Long-term endoscopic management of upper tract urothelial carcinoma: 20-year single-centre experience
Version of Record online: 7 MAY 2012
© 2012 THE AUTHORS. BJU INTERNATIONAL © 2012 BJU INTERNATIONAL
Volume 110, Issue 11, pages 1608–1617, December 2012
How to Cite
Cutress, M. L., Stewart, G. D., Wells-Cole, S., Phipps, S., Thomas, B. G. and Tolley, D. A. (2012), Long-term endoscopic management of upper tract urothelial carcinoma: 20-year single-centre experience. BJU International, 110: 1608–1617. doi: 10.1111/j.1464-410X.2012.11169.x
- Issue online: 6 DEC 2012
- Version of Record online: 7 MAY 2012
- Accepted for publication 18 January 2012
- endoscopic management;
- percutaneous resection;
- upper tract urothelial carcinoma;
Study Type – Therapy (case series)
Level of Evidence 4
What's known on the subject? and What does the study add?
Endoscopic management of small, low-grade, non-invasive upper tract urothelial cell carcinoma (UTUC) is a management option for selected groups of patients. However, the long-term survival outcomes of endoscopically-managed UTUC are uncertain because only four institutions have reported outcomes of more than 40 patients beyond 50 months of follow-up. Moreover, there is significant variance in the degree of underlying UTUC pathology verification in some of these reports, which precludes an analysis of disease-specific survival outcomes.
The present study represents one of the largest endoscopically managed series of patients with UTUC, with a long-term follow-up. The degree of verification of underlying UTUC pathology is one of the highest, which allows a grade-stratified analysis of different outcomes, including upper-tract recurrence-free survival, intravesical recurrence-free survival, renal unit survival and disease-specific survival. These outcomes provide further evidence suggesting that endoscopic management of highly selected, low-grade UTUC can provide effective oncological control, as well as renal preservation, in experienced centres.

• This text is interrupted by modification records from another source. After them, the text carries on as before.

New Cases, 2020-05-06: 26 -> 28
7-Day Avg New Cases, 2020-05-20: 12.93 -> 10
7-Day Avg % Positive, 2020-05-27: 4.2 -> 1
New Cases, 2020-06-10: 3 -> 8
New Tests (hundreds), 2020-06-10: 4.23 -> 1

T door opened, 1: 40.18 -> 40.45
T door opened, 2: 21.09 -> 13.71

- • To report the long-term outcomes of patients with upper tract urothelial cell carcinoma (UTUC) who were treated endoscopically (either via ureteroscopic ablation or percutaneous resection) at a single institution over a 20-year period.
PATIENTS AND METHODS
- • Departmental operation records were reviewed to identify patients who underwent endoscopic management of UTUC as their primary treatment.

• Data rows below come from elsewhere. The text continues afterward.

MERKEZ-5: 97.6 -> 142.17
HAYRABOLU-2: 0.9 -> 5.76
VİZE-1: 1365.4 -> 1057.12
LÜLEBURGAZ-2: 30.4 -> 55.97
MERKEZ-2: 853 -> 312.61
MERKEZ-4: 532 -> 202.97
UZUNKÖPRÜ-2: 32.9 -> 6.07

- • Outcomes were obtained via retrospective analysis of notes, electronic records and registry data.
- • Survival outcomes, including overall survival (OS), UTUC-specific survival (disease-specific survival; DSS), upper-tract recurrence-free survival, intravesical recurrence-free survival, renal unit survival and progression-free survival, were estimated using Kaplan–Meier methods and grade-stratified differences were analyzed using the log-rank test.
- • Between January 1991 and April 2011, 73 patients underwent endoscopic management of UTUC with a median age at diagnosis of 67.7 years.

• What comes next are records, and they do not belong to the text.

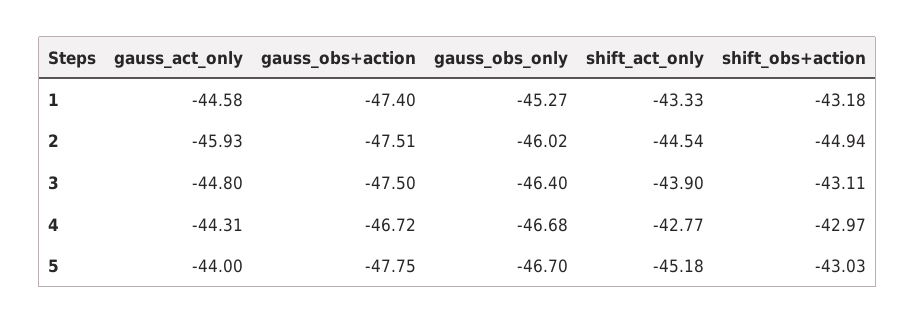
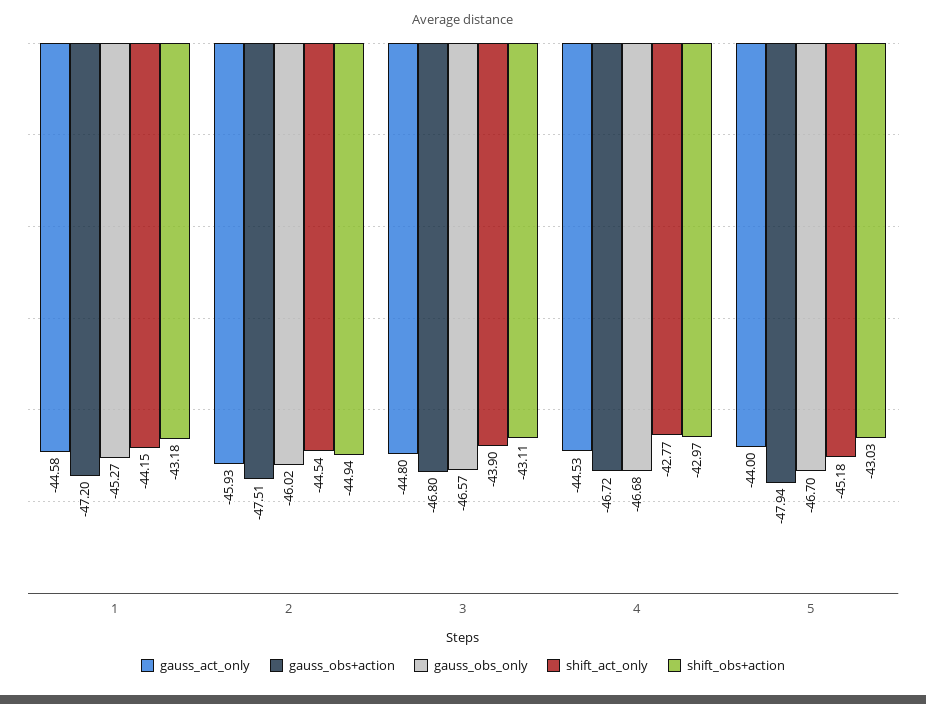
gauss_obs+action, 1: -47.4 -> -47.2
shift_act_only, 1: -43.33 -> -44.15
gauss_obs+action, 3: -47.5 -> -46.8
gauss_obs_only, 3: -46.4 -> -46.57
gauss_act_only, 4: -44.31 -> -44.53
gauss_obs+action, 5: -47.75 -> -47.94

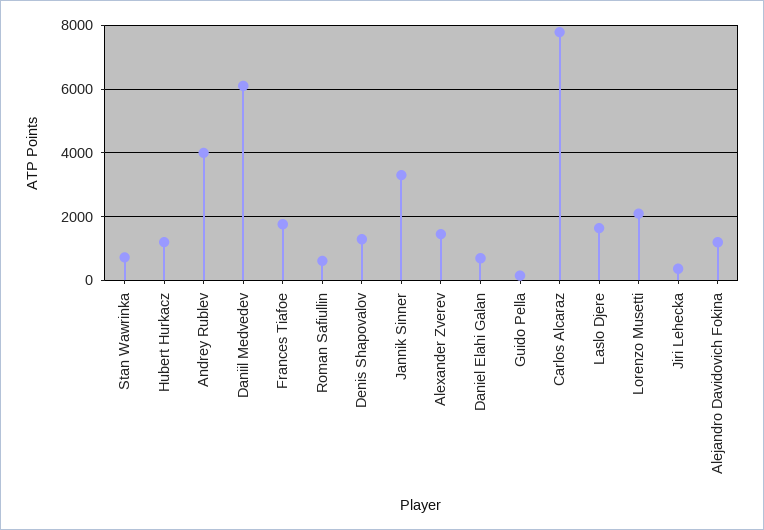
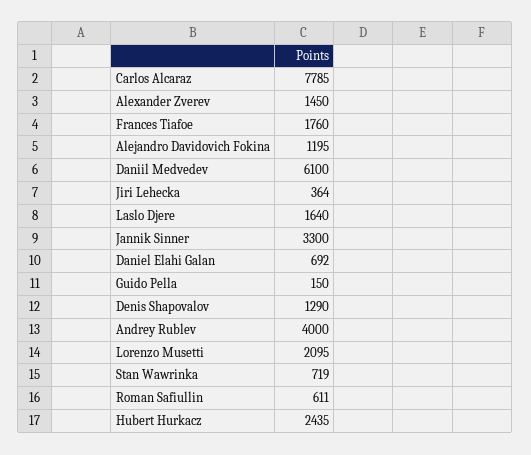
Hubert Hurkacz: 1200 -> 2435

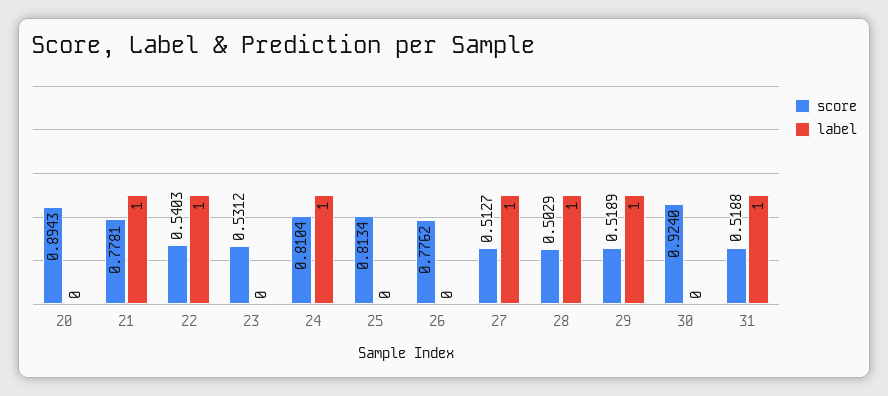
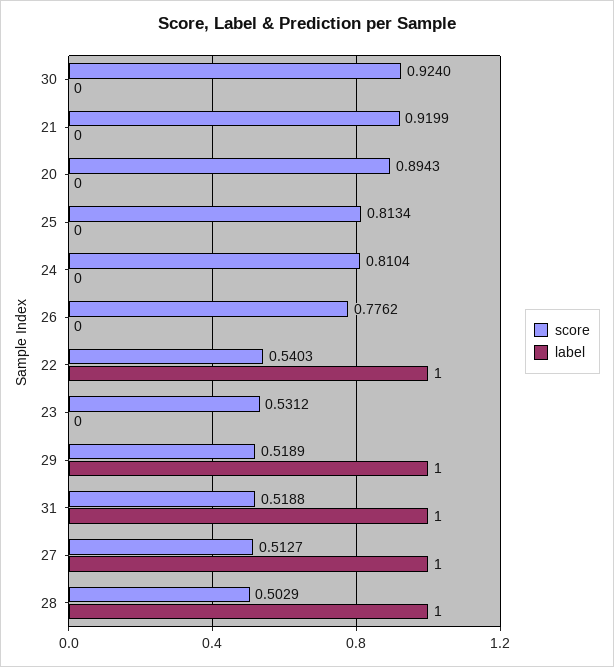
score, 21: 0.7781 -> 0.9199
label, 21: 1 -> 0
label, 24: 1 -> 0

- • All patients underwent ureteroscopy and biopsy-confirmation of pathology was obtained in 81% (n= 59) of the patients. In total, 14% (n= 10) of the patients underwent percutaneous resection.
- • Median (range; mean) follow-up was 54 (1–223; 62.8) months.
- • Upper tract recurrence occurred in 68% (n= 50). Eventually, 19% (n= 14) of the patients proceeded to nephroureterectomy.
- • The estimated OS and DSS were 69.7% and 88.9%, respectively, at 5 years, and 40.3% and 77.4%, respectively, at 10 years. The estimated mean and median OS times were 119 months and 107 months, respectively. The estimated mean DSS time was 190 months.
- • The present study represents one of the largest reported series of endoscopically-managed UTUC, with high pathological verification and long-term follow-up.
- • Upper-tract recurrence is common, which mandates regular ureteroscopic surveillance.
- • However, in selected patients, this approach has a favourable DSS, with a relatively low nephroureterectomy rate, and therefore provides oncological control and renal preservation in patients more likely to die eventually from other causes.